*DOCUMENT SECTION*.

A massive storage facility in Washington state serving the natural gas network that provides electricity and heating fuel to millions of Americans from the Pacific Northwest south to New Mexico went down Saturday, HuffPost has learned.
The Jackson Prairie Underground Natural Gas Storage Facility in Lewis County, roughly two hours south of Seattle, suffered a complete outage, triggering an emergency on the 1,500-mile Northwest Pipeline that ships gas to power plants and heating networks across a region currently struck by arctic weather.
The storage facility provided enough gas to power upward of 6 million homes if it was all used to generate electricity. The gas network also supplies heating furnaces as cities like Seattle freeze in the coldest temperatures in the city in 14 years.
An emergency alert sent out across the gas network Saturday afternoon, a copy of which was posted on the social media website X, formerly known as Twitter, by an industry worker. The notice warned that the pressure in the pipeline connecting Washington and Oregon was dropping “at a rapid rate.”

*WHAT IS REQUIRED*.
Can you reproduce the news report on the Jackson Prairie gas storage outage in full, word for word?

*EXERCISE DATA*.
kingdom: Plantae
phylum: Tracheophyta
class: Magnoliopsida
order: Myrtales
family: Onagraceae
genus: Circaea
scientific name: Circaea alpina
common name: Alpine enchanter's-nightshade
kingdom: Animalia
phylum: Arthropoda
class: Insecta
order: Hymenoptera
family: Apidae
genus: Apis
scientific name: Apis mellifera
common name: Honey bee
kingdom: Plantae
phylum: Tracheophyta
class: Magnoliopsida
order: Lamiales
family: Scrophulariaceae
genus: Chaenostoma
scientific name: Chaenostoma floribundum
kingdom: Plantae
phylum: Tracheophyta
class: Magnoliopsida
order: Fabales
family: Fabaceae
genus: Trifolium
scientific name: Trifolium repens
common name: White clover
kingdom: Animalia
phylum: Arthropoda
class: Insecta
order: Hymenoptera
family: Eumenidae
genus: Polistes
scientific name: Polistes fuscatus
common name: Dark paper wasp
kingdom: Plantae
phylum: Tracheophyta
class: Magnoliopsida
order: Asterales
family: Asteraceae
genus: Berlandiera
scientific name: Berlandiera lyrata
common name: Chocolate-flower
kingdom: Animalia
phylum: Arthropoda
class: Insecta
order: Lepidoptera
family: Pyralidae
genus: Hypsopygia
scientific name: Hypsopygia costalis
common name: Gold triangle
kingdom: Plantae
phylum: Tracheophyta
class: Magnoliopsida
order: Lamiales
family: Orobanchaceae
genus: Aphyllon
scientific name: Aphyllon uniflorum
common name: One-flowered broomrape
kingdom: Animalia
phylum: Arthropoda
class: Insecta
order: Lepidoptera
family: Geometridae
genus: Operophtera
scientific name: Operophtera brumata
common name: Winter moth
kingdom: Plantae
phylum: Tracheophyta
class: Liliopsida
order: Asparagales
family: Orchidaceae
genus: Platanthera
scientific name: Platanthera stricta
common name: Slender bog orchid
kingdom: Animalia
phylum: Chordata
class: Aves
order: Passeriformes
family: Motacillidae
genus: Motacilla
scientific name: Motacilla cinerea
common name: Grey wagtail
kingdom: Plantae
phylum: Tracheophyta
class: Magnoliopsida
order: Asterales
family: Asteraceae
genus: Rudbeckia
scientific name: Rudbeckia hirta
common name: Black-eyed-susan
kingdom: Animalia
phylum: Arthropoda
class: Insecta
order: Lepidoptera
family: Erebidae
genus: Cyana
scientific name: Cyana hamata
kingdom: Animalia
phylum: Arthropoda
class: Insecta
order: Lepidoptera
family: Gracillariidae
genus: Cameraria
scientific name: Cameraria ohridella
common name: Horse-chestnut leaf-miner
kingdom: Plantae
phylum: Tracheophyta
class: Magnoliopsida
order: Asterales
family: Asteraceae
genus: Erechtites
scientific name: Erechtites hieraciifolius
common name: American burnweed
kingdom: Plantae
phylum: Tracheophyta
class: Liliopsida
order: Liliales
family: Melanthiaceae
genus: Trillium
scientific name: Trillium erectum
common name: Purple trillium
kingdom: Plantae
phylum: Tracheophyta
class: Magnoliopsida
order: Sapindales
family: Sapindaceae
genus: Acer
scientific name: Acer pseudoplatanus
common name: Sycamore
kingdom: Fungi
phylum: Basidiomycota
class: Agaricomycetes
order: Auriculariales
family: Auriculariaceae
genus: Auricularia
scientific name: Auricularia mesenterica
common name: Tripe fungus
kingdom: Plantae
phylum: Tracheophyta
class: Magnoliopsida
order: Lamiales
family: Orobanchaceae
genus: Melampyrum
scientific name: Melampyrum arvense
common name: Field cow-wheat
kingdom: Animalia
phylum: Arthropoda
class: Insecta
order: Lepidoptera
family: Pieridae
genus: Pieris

*EXPECTED ANSWER*.
A massive storage facility in Washington state serving the natural gas network that provides electricity and heating fuel to millions of Americans from the Pacific Northwest south to New Mexico went down Saturday, HuffPost has learned.
The Jackson Prairie Underground Natural Gas Storage Facility in Lewis County, roughly two hours south of Seattle, suffered a complete outage, triggering an emergency on the 1,500-mile Northwest Pipeline that ships gas to power plants and heating networks across a region currently struck by arctic weather.
The storage facility provided enough gas to power upward of 6 million homes if it was all used to generate electricity. The gas network also supplies heating furnaces as cities like Seattle freeze in the coldest temperatures in the city in 14 years.
An emergency alert sent out across the gas network Saturday afternoon, a copy of which was posted on the social media website X, formerly known as Twitter, by an industry worker. The notice warned that the pressure in the pipeline connecting Washington and Oregon was dropping “at a rapid rate.”